**What to do:** Collect from the data below each line with "buttons".

╭─ Source data

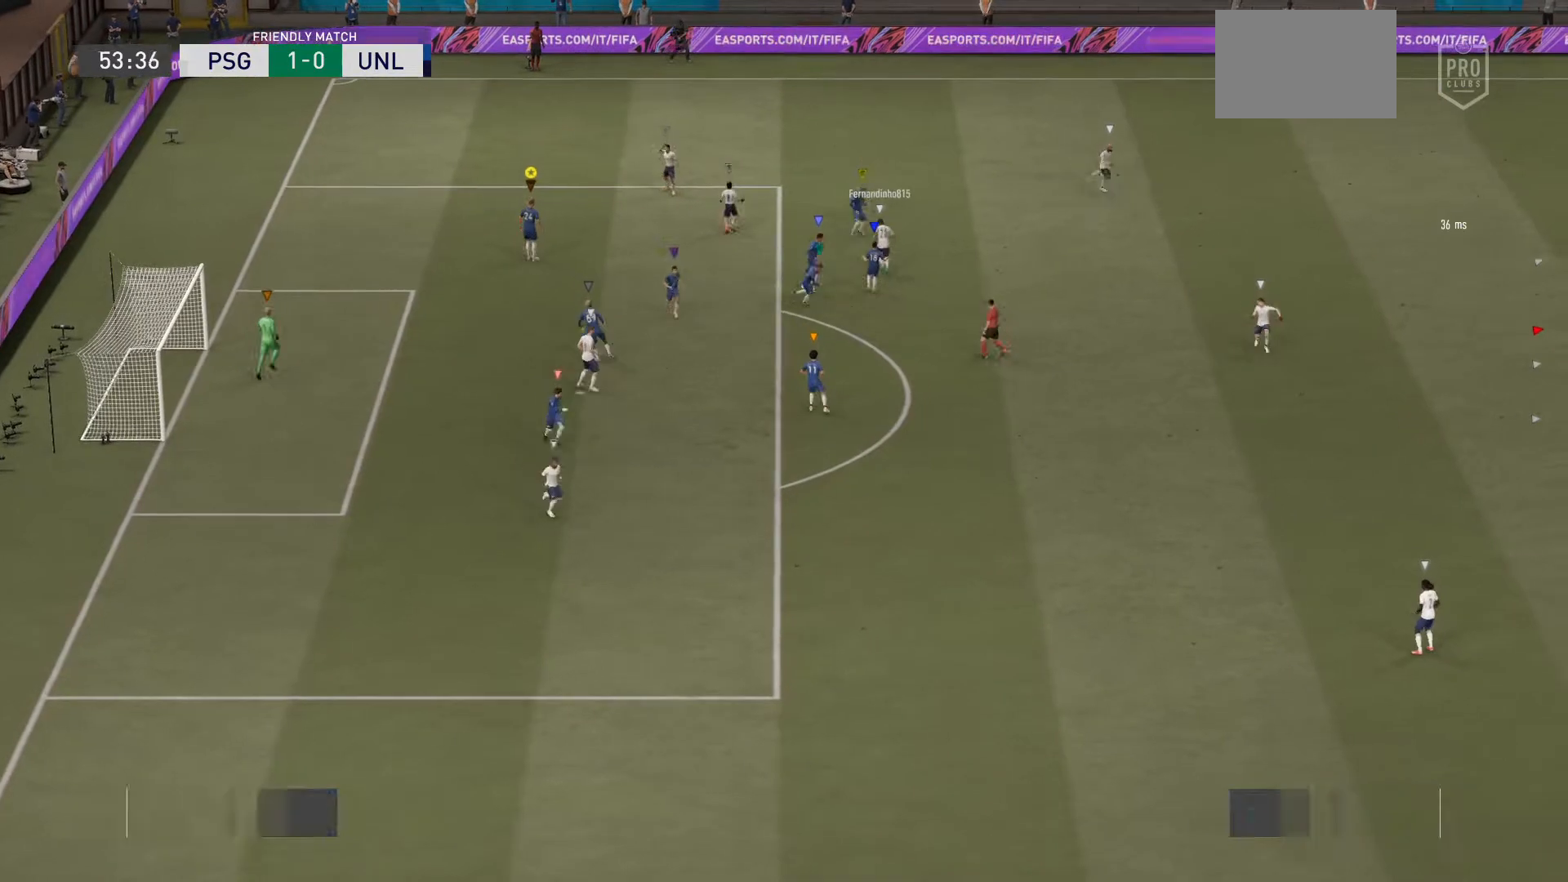
Gameplay with a controller (PlayStation layout); each line is a JSON object with the inputs held at the frame after it. "events" lists button and stick changes between this image and that frame as [ms after this image, input, new state], when the widget could be followed in between. Not read: L3 R3.
{"buttons": [], "left_stick": "center", "right_stick": "center", "events": []}
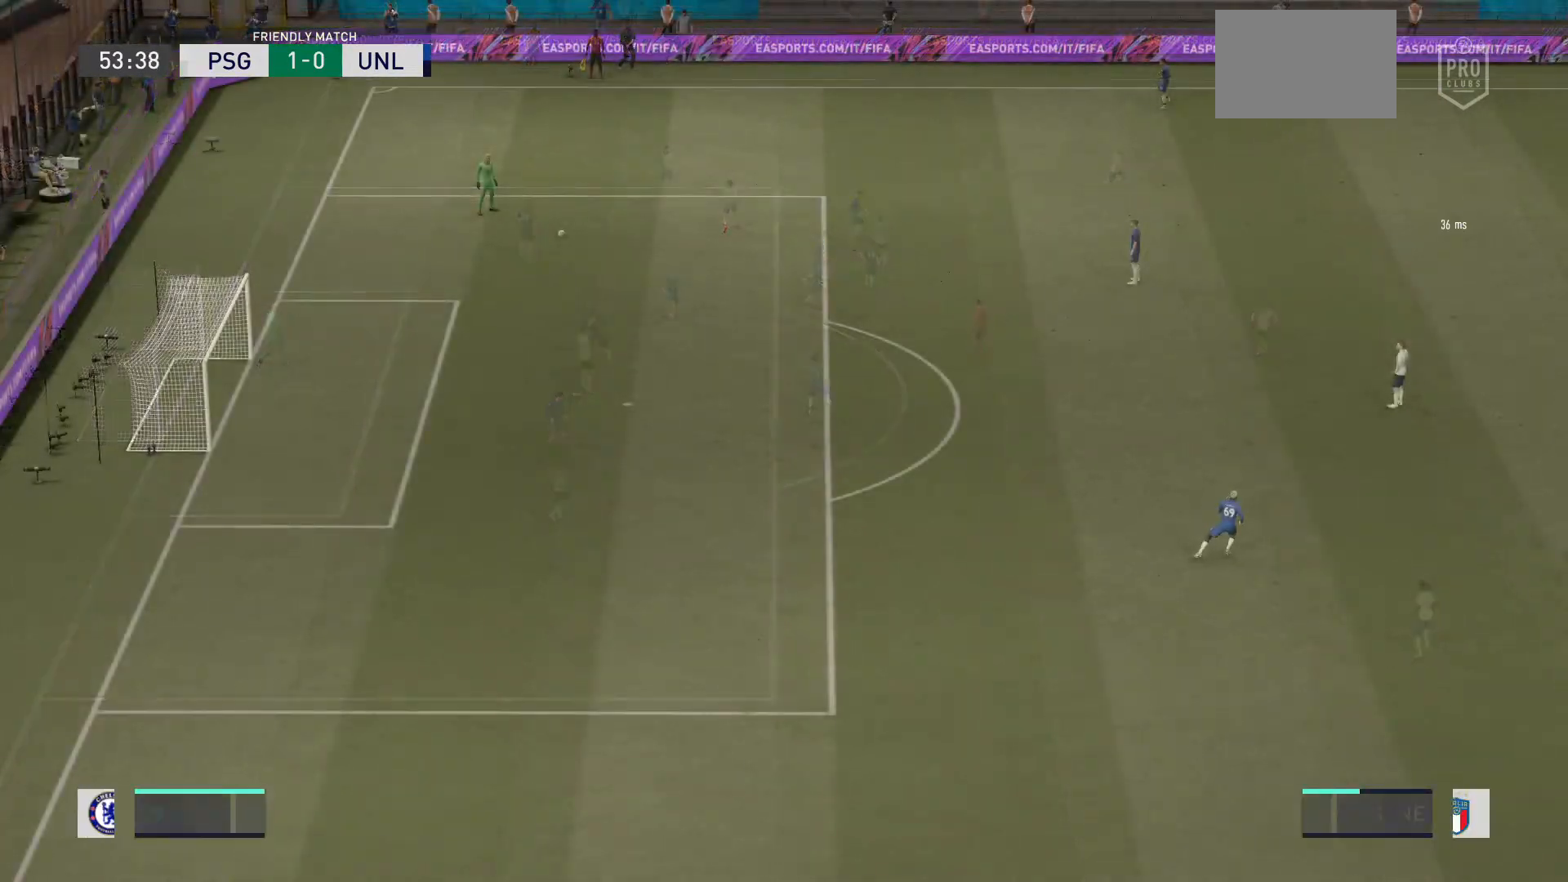
{"buttons": ["R2"], "left_stick": "up-left", "right_stick": "center", "events": [[200, "left_stick", "up"], [333, "R2", "down"], [500, "left_stick", "up-left"]]}
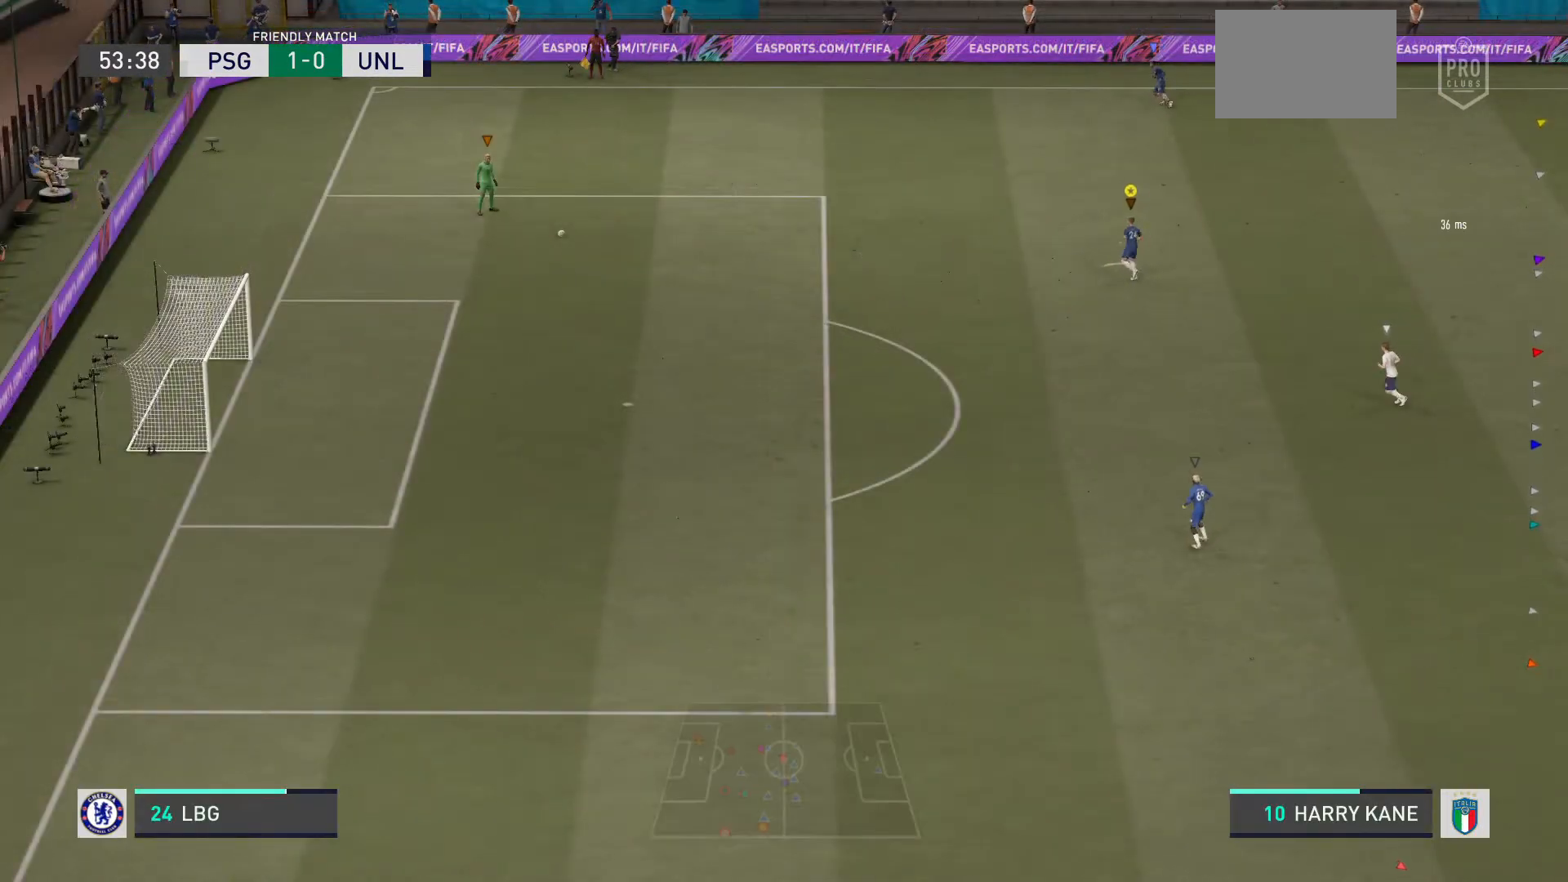
{"buttons": ["R2"], "left_stick": "up-left", "right_stick": "center", "events": []}
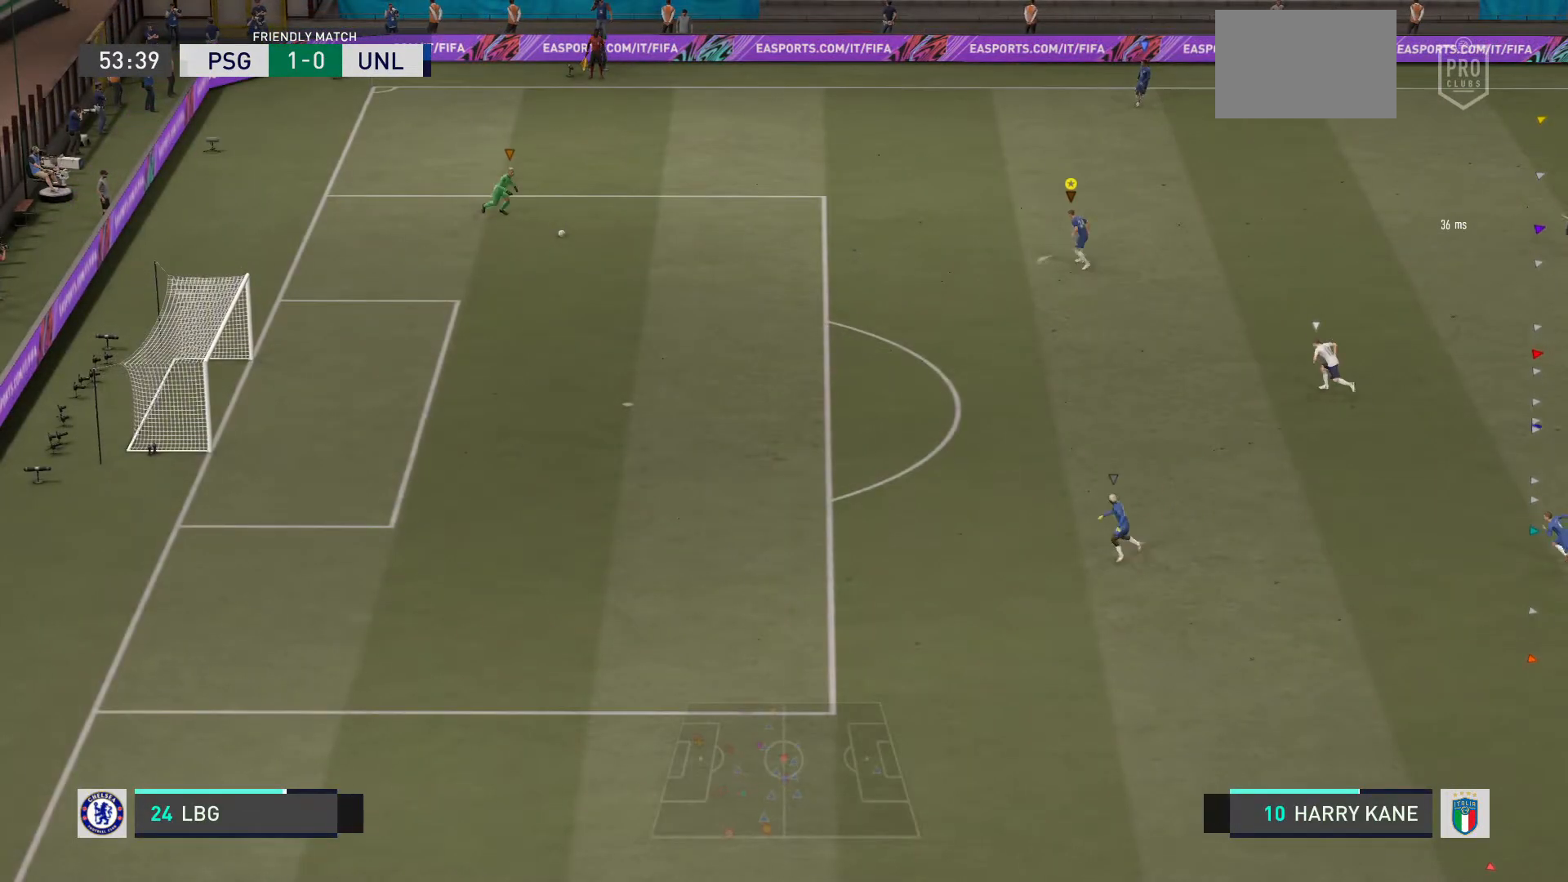
{"buttons": [], "left_stick": "center", "right_stick": "center", "events": [[300, "R2", "up"], [300, "left_stick", "center"]]}
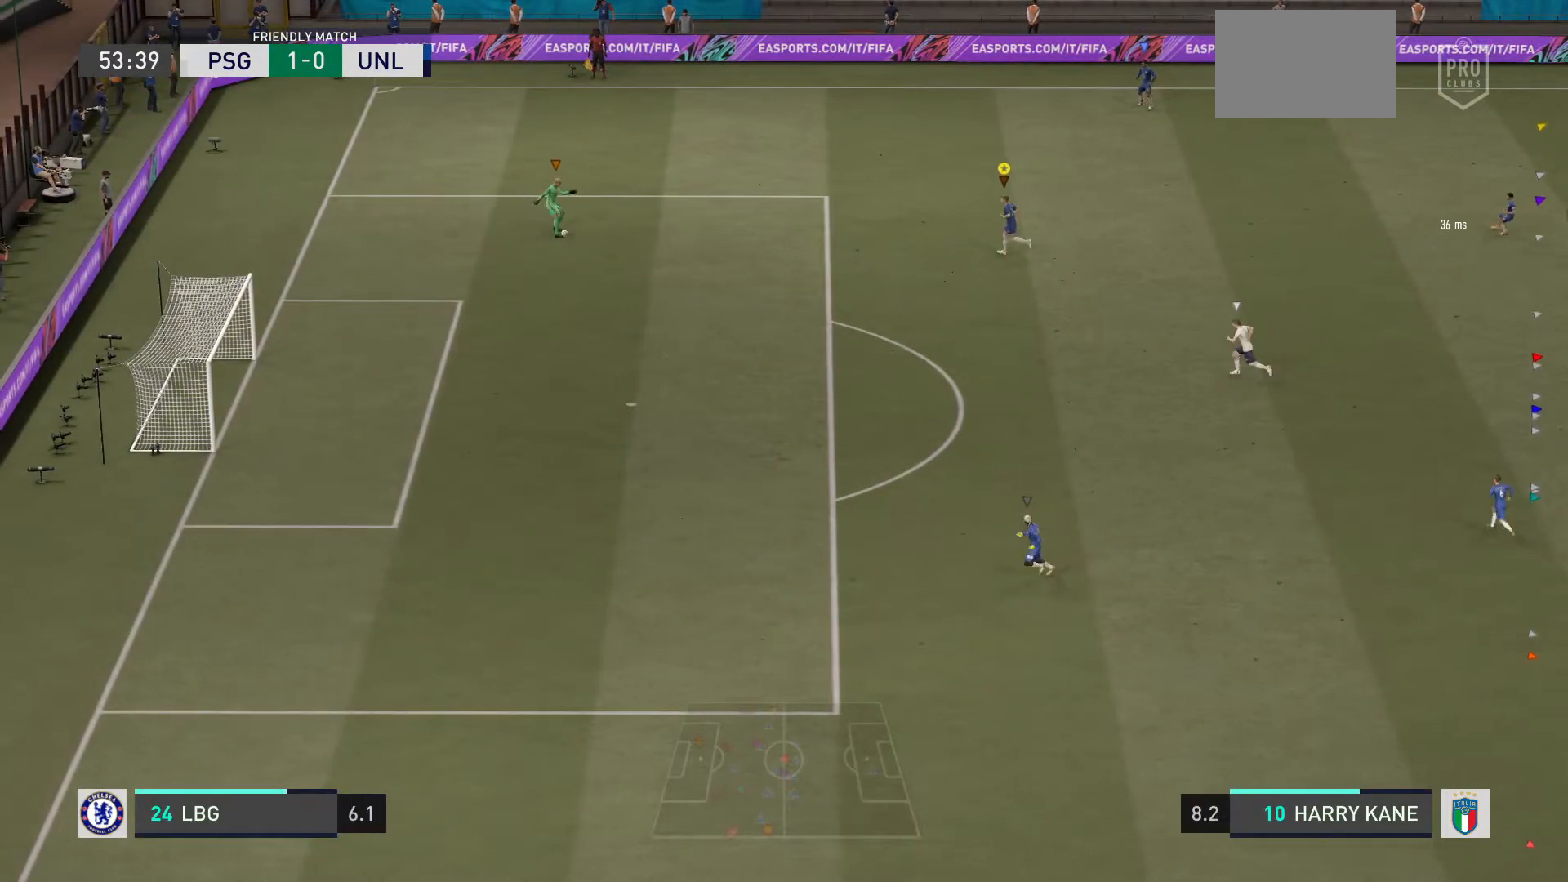
{"buttons": ["R2"], "left_stick": "up", "right_stick": "center", "events": [[434, "left_stick", "up"], [501, "R2", "down"]]}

╰─

**Task response:**
{"buttons": [], "left_stick": "center", "right_stick": "center", "events": []}
{"buttons": ["R2"], "left_stick": "up-left", "right_stick": "center", "events": [[200, "left_stick", "up"], [333, "R2", "down"], [500, "left_stick", "up-left"]]}
{"buttons": ["R2"], "left_stick": "up-left", "right_stick": "center", "events": []}
{"buttons": [], "left_stick": "center", "right_stick": "center", "events": [[300, "R2", "up"], [300, "left_stick", "center"]]}
{"buttons": ["R2"], "left_stick": "up", "right_stick": "center", "events": [[434, "left_stick", "up"], [501, "R2", "down"]]}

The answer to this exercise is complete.